Add the following configuration to your local.cf file:

loadplugin Mail::SpamAssassin::Plugin::CheckDomainSpoofing check_domain_spoofing.pm

### Detect domain spoofing attempts where scammers use legitimate domain names in their FROM addresses
### This rule checks if either the sender's display name OR email address contains a recipient's domain name
### but sends from a different domain.
### 
### Examples that would be marked as SPAM:
### FROM: "ACME Corp Support" <support@phishing.com>    TO: employee@acme.com       -> SPAM (contains "acme" in display name)
### FROM: John Smith <john.smith.acme@gmail.com>        TO: employee@acme.com       -> SPAM (contains "acme" in email)
### FROM: "IT Team - acme.com" <it@malicious.net>      TO: employee@acme.com       -> SPAM (contains "acme" in display name)
###
### Examples that would pass (legitimate traffic):
### FROM: "John Smith" <john.smith@acme.com>           TO: employee@acme.com       -> OK (same domain)
### FROM: Newsletter <news@mail.acme.com>              TO: employee@acme.com       -> OK (subdomain)
### FROM: "Support Team" <support@vendor.com>          TO: employee@acme.com       -> OK (no "acme" anywhere)

header          DOMAIN_SPOOFING       eval:check_domain_spoofing()
describe        DOMAIN_SPOOFING       Sender impersonates recipient domain
score           DOMAIN_SPOOFING       5.0

How It Prevents False Positives

The plugin includes several mechanisms to prevent false positives:

1. Subdomain Support: Legitimate emails from subdomains (e.g., mail.company.com) are recognized as valid senders for company.com recipients
2. Full Domain Matching: The plugin properly handles domain parts, avoiding partial matches (e.g., "company1.com" won't match "company.com")
3. Case Insensitive: All comparisons are case-insensitive to catch variations in capitalization
4. Display Name and Email Checks: Checks both parts of the From header to catch different spoofing techniques

Comparison with Other Solutions

Installation and Testing

1. Copy the plugin file to your SpamAssassin plugins directory:

   sudo cp check_domain_spoofing.pm /etc/spamassassin/

2. Add the configuration to local.cf:

   sudo nano /etc/spamassassin/local.cf

3. Check the configuration:

   spamassassin --lint

4. Restart SpamAssassin:

   sudo systemctl restart spamassassin

5. Test with a sample email:

   spamassassin -D --test-mode < test_email.txt | grep DOMAIN_SPOOFING

Scoring Guidelines

The recommended score for this rule depends on your environment, where in most cases Emails with spam scores > 5.0 are considered to be spam:

• Conservative ( 1.0-2.0 ): For initial testing or environments where some false positives might occur
• Moderate ( 2.0-3.0 ): Recommended for most environments
• Aggressive ( 3.0 - 5.0 ): For environments with strict security requirements and where domain spoofing strongly correlates with spam
• Fatality ( 5.0+ ): For the "I'm feeling lucky" kind of system administrators 😉

Conclusion

This SpamAssassin plugin provides an effective defense against domain spoofing attacks by detecting attempts to impersonate legitimate domains in email communications.
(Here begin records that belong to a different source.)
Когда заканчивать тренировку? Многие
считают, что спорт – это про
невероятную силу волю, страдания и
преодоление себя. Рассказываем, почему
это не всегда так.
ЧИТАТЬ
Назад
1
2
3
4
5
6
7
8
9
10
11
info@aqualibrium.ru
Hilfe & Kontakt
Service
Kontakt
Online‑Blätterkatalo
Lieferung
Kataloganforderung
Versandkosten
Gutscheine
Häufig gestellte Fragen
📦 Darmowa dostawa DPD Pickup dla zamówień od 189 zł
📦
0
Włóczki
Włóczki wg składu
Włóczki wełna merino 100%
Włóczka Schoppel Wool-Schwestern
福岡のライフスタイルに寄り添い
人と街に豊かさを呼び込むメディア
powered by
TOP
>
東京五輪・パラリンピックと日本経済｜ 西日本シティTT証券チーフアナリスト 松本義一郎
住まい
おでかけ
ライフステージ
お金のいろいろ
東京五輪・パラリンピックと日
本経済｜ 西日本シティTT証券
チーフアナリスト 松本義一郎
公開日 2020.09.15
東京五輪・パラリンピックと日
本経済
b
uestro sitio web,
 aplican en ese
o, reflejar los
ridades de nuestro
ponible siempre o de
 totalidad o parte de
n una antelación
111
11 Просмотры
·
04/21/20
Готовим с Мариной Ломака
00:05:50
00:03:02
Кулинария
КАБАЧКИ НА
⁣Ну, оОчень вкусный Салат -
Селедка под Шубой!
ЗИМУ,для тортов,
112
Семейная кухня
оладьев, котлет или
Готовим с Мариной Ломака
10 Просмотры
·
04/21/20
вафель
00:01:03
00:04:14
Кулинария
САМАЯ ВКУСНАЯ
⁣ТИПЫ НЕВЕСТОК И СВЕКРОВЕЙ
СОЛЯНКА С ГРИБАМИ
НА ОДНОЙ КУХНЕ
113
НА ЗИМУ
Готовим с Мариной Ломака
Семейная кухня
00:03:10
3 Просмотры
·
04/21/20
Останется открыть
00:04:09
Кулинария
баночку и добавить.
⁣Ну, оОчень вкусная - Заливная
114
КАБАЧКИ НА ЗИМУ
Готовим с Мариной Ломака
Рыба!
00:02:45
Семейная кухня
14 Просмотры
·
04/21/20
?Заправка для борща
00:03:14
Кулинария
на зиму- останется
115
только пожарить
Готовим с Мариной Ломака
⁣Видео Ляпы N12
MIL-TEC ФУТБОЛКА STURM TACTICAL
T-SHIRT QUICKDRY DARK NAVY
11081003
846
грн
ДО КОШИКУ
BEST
While it works well alongside existing email authentication methods like SPF, DKIM, and DMARC, it adds an extra layer of protection by catching spoofing attempts that these protocols might miss, particularly in the display name and local part of email addresses.

The plugin is especially effective against social engineering attacks where scammers try to establish trust by including the recipient's domain name in their sender information. By implementing this plugin, you can better protect your users from these increasingly common phishing attempts.